[EXERCISE INSTRUCTIONS] Make an exact copy of the records, leaving out the images.

[SOURCE DATA]

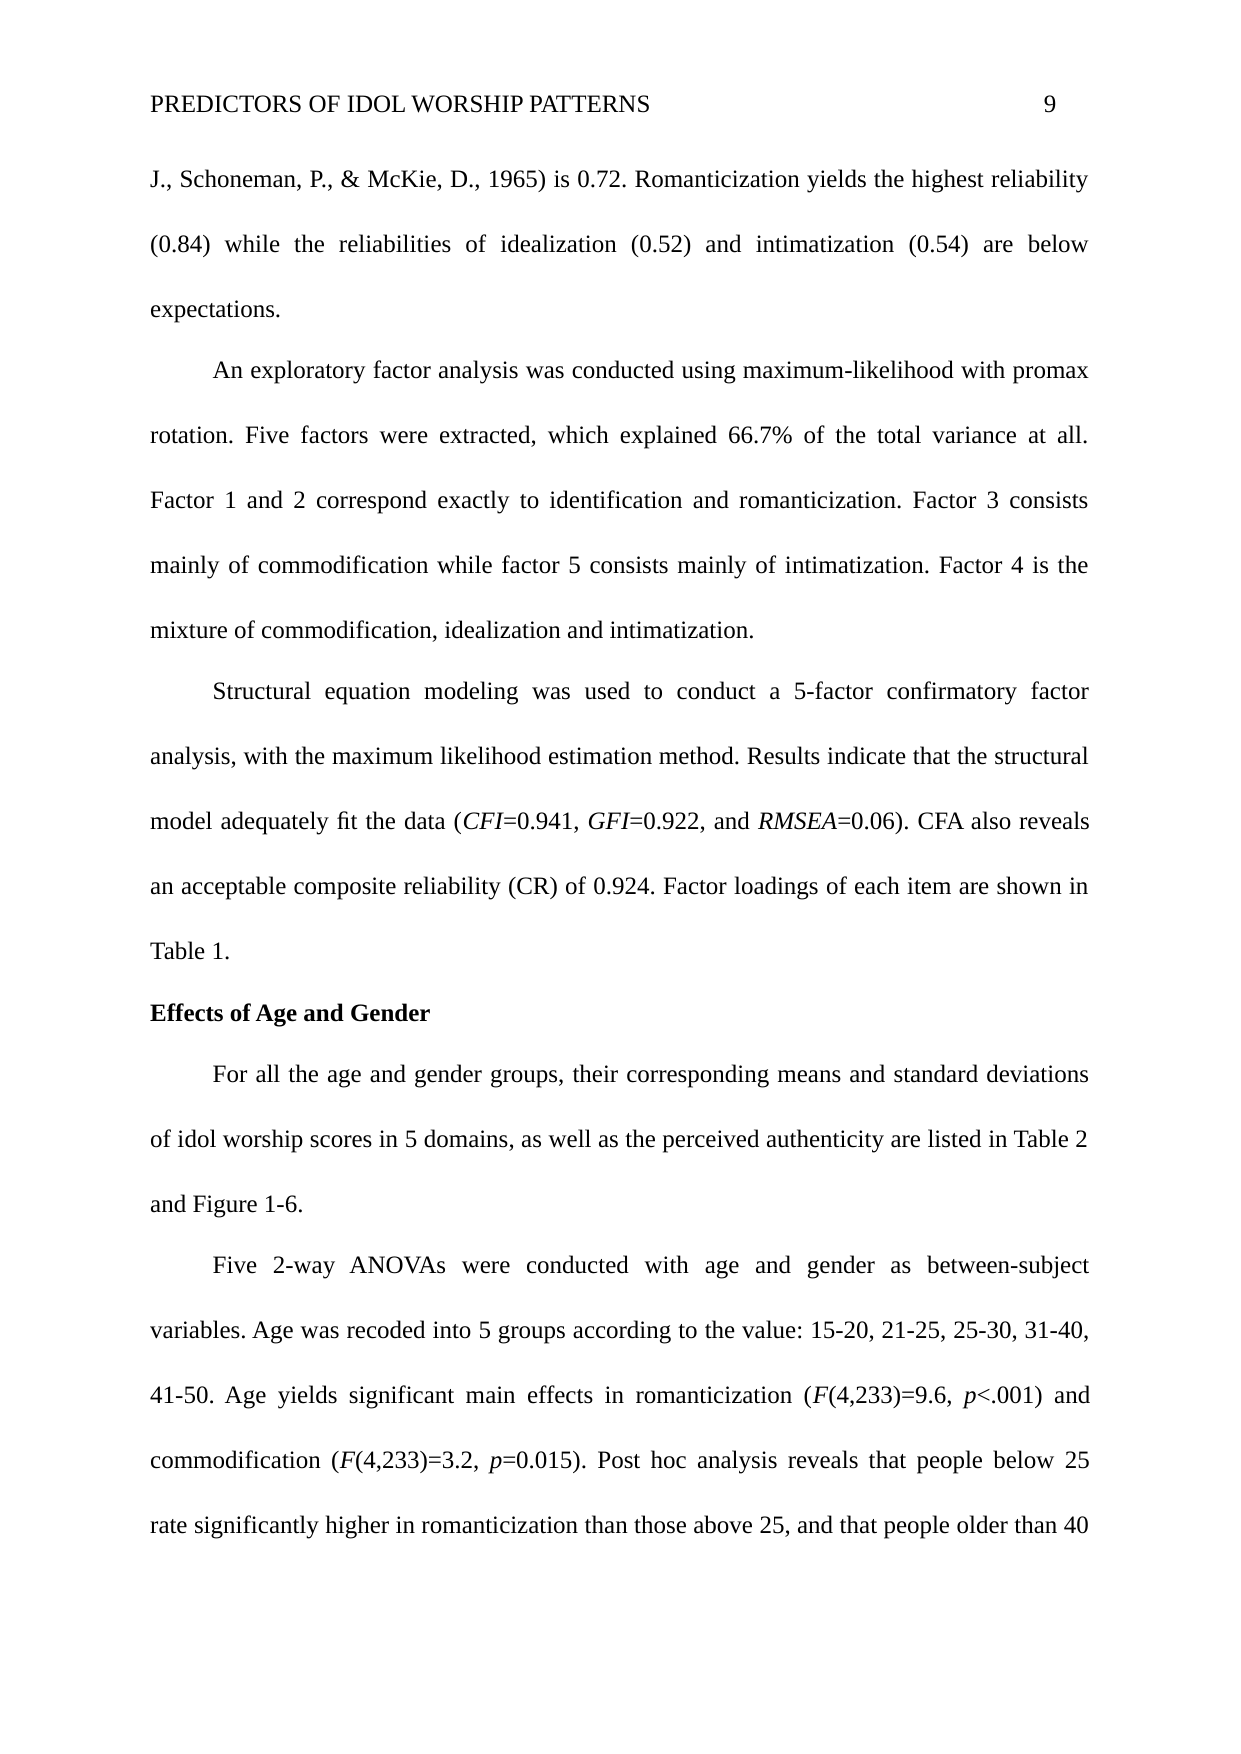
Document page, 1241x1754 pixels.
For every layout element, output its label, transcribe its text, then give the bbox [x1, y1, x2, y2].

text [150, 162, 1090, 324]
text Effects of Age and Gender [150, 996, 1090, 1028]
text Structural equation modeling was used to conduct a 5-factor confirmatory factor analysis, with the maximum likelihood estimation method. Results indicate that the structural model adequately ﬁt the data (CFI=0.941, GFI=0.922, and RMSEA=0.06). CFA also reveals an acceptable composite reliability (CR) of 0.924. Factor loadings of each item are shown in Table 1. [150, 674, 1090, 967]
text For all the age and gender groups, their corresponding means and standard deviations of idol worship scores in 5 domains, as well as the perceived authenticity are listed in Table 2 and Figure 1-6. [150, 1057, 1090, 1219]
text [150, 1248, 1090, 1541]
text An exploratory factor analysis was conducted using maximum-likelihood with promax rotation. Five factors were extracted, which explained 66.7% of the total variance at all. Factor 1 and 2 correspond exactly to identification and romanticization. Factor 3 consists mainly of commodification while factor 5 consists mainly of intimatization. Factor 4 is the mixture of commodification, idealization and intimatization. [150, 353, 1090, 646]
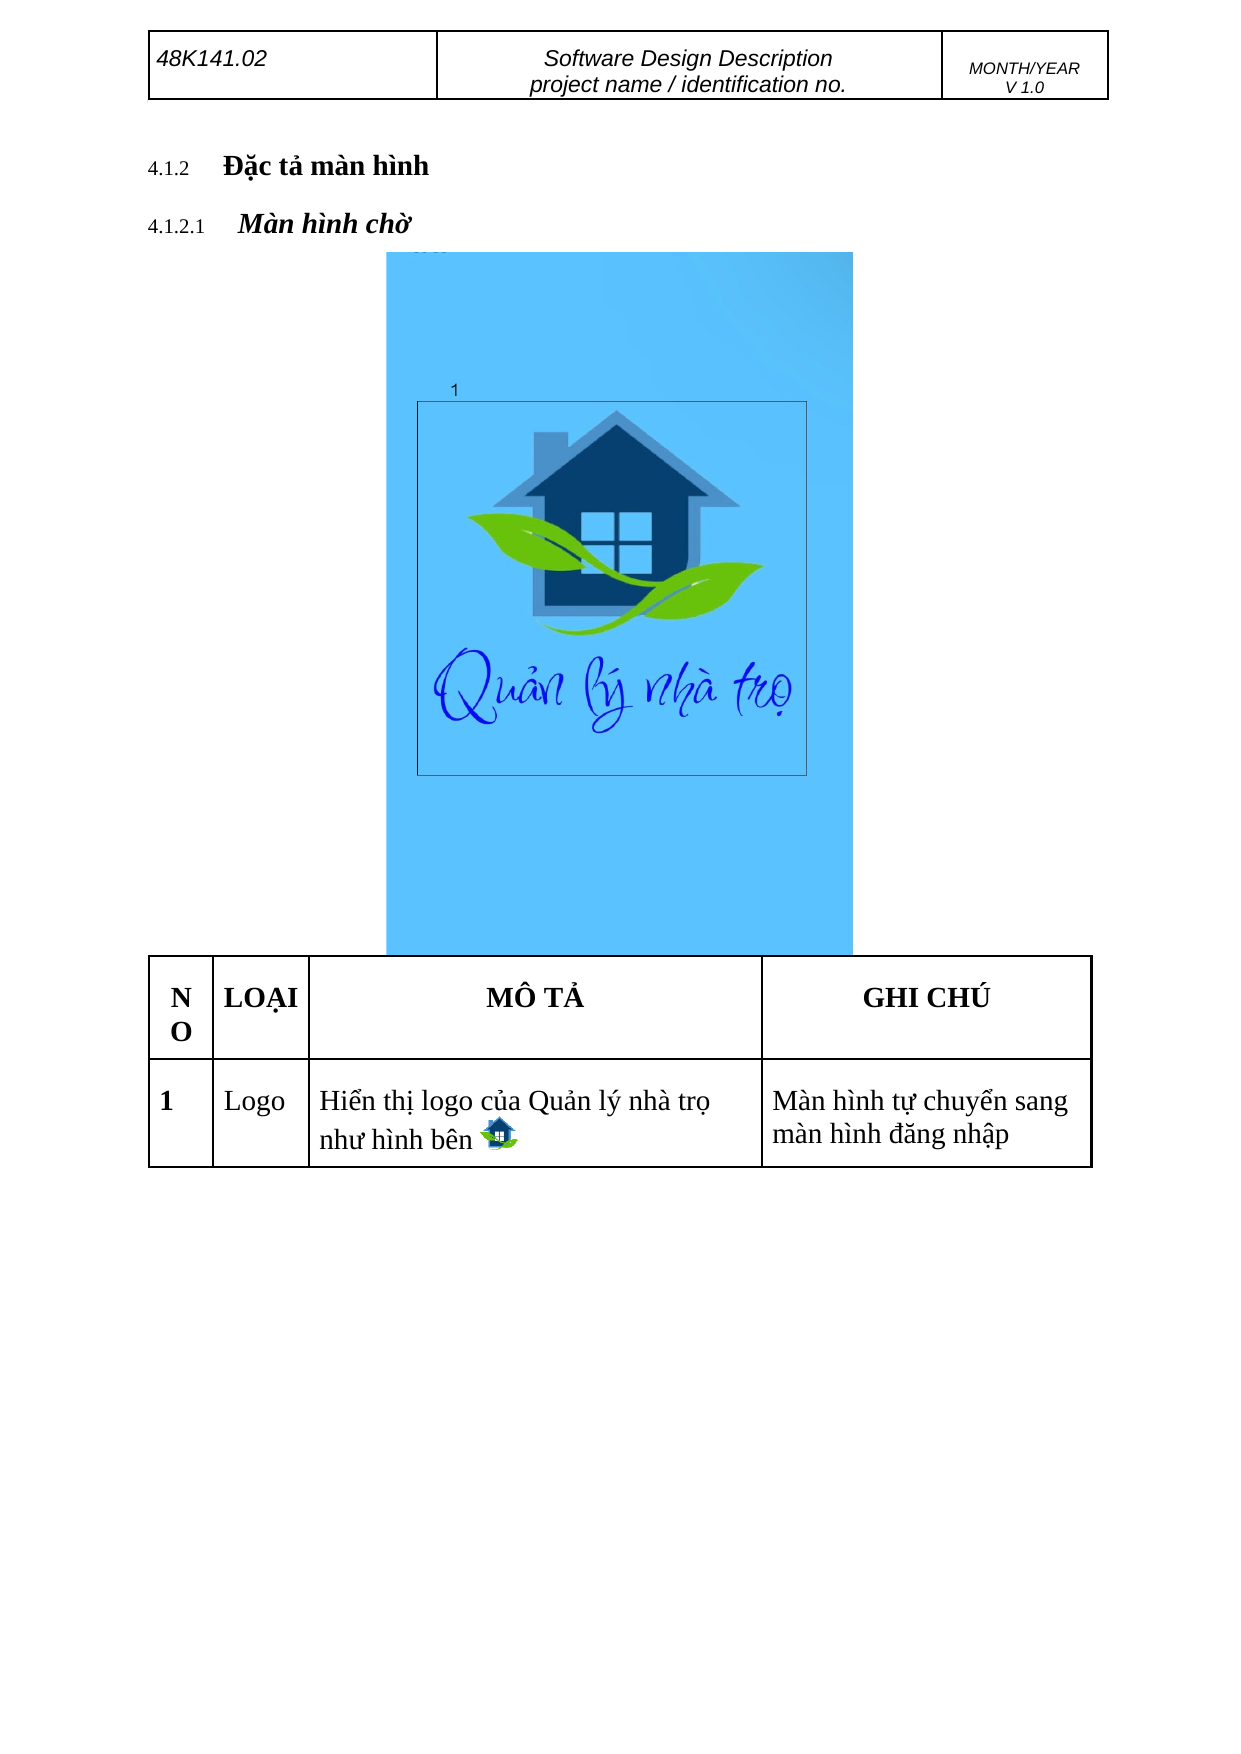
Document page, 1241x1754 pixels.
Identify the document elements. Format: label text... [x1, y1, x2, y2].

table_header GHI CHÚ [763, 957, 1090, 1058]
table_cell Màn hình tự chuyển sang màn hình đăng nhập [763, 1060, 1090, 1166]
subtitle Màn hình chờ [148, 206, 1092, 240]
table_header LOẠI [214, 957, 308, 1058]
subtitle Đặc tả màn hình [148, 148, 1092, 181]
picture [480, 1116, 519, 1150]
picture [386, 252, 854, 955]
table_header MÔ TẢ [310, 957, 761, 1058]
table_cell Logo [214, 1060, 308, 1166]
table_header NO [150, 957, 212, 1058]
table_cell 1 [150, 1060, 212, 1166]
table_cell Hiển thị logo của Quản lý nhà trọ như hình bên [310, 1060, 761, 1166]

[SOLUTION TO THIS PROBLEM]
Document page, 1241x1754 pixels.
For every layout element, output its label, transcribe its text, then give the bbox [x1, y1, x2, y2].

text [150, 162, 1090, 324]
text Effects of Age and Gender [150, 996, 1090, 1028]
text Structural equation modeling was used to conduct a 5-factor confirmatory factor analysis, with the maximum likelihood estimation method. Results indicate that the structural model adequately ﬁt the data (CFI=0.941, GFI=0.922, and RMSEA=0.06). CFA also reveals an acceptable composite reliability (CR) of 0.924. Factor loadings of each item are shown in Table 1. [150, 674, 1090, 967]
text For all the age and gender groups, their corresponding means and standard deviations of idol worship scores in 5 domains, as well as the perceived authenticity are listed in Table 2 and Figure 1-6. [150, 1057, 1090, 1219]
text [150, 1248, 1090, 1541]
text An exploratory factor analysis was conducted using maximum-likelihood with promax rotation. Five factors were extracted, which explained 66.7% of the total variance at all. Factor 1 and 2 correspond exactly to identification and romanticization. Factor 3 consists mainly of commodification while factor 5 consists mainly of intimatization. Factor 4 is the mixture of commodification, idealization and intimatization. [150, 353, 1090, 646]
Document page, 1241x1754 pixels.
Identify the document elements. Format: label text... [x1, y1, x2, y2].

table_header GHI CHÚ [763, 957, 1090, 1058]
table_cell Màn hình tự chuyển sang màn hình đăng nhập [763, 1060, 1090, 1166]
subtitle Màn hình chờ [148, 206, 1092, 240]
table_header LOẠI [214, 957, 308, 1058]
subtitle Đặc tả màn hình [148, 148, 1092, 181]
picture [480, 1116, 519, 1150]
picture [386, 252, 854, 955]
table_header MÔ TẢ [310, 957, 761, 1058]
table_cell Logo [214, 1060, 308, 1166]
table_header NO [150, 957, 212, 1058]
table_cell 1 [150, 1060, 212, 1166]
table_cell Hiển thị logo của Quản lý nhà trọ như hình bên [310, 1060, 761, 1166]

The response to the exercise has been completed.